Les signaux sont tous au rouge alors que le Québec sort d’un autre été catastrophique, marqué par des records de température élevée et des feux de forêt incontrôlables. Malgré l’urgence évidente, les gouvernements fédéral, provincial et municipal piétinent à protéger les milieux naturels et intervenir pour réduire la pollution. Les industries polluantes telles que Glencore ne craignent rien et dépassent même des nouvelles normes allégées au prix de la santé des populations. Les groupes communautaires, aux premières loges des conséquences de l’appauvrissement, de la pollution et du stress vécus par la population, déplorent le manque de vision politique. C’est pourquoi une action d’éclat a eu lieu demandant la démission du ministre de l’Environnement, de la Lutte contre les changements climatiques, de la Faune et des Parcs, Benoit Charette. « C’est un ministre de l’économie déguisé, et on en a assez. La CAQ n’a pas de plan ambitieux pour l’environnement, c’est évident, mais surtout inacceptable que cela dure depuis 2018! » dénonce Naélie Bouchard-Sylvain porte-parole du RÉPAC 03-12.
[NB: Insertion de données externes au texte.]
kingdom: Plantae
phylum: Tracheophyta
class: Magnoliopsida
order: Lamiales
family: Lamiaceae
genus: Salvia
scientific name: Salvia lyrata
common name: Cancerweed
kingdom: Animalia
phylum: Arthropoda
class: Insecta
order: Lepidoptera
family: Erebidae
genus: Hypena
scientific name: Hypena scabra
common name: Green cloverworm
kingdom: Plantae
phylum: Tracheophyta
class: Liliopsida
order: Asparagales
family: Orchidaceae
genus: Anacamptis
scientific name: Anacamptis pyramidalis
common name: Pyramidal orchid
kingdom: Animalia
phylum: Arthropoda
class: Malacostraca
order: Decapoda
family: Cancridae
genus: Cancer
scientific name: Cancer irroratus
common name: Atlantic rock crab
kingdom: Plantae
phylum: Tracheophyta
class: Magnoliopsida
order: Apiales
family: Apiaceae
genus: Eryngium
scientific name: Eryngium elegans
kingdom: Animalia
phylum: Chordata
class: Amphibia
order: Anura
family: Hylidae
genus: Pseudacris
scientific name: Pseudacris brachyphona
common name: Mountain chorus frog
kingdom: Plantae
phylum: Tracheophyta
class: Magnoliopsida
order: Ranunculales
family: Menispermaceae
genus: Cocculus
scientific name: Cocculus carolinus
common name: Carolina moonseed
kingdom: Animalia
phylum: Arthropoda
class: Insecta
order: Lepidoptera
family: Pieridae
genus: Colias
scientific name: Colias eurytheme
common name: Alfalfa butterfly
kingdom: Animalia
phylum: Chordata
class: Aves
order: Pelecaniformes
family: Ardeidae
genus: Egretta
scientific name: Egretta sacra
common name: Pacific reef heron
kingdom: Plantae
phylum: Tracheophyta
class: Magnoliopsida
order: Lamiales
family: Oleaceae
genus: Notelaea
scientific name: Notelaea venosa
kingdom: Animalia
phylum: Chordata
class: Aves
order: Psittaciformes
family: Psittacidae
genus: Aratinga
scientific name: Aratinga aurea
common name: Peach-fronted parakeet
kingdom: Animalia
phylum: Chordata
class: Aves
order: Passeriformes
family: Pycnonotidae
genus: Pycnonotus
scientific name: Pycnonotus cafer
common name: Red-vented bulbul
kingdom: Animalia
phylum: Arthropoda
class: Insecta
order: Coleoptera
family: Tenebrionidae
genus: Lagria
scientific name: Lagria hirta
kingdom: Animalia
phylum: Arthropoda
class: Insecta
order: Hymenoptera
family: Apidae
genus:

Les décideurs doivent faire des choix courageux pour mener la société vers un avenir plus sécuritaire, écologique et juste. En faisant une confiance aveugle aux entreprises multinationales, en persistant à vendre notre hydro-électricité à rabais, en refusant de voir les liens profonds entre la crise climatique et la crise sociale, en s’appuyant sur les fondations et les organismes communautaires pour réparer les dégâts, les gouvernants n’agissent pas en notre nom. « La population est de plus en plus consciente des effets démesurés que la crise a sur certains groupes. Il est temps que la vie prime sur le capital. » explique Claire Murati, porte-parole pour le RGF-CN.
La journée de grève culminera avec la grande manifestation Justice climatique et sociale à laquelle toute la population est invitée pour créer un rapport de force et de reprendre le pouvoir d’agir sur l’avenir du Québec.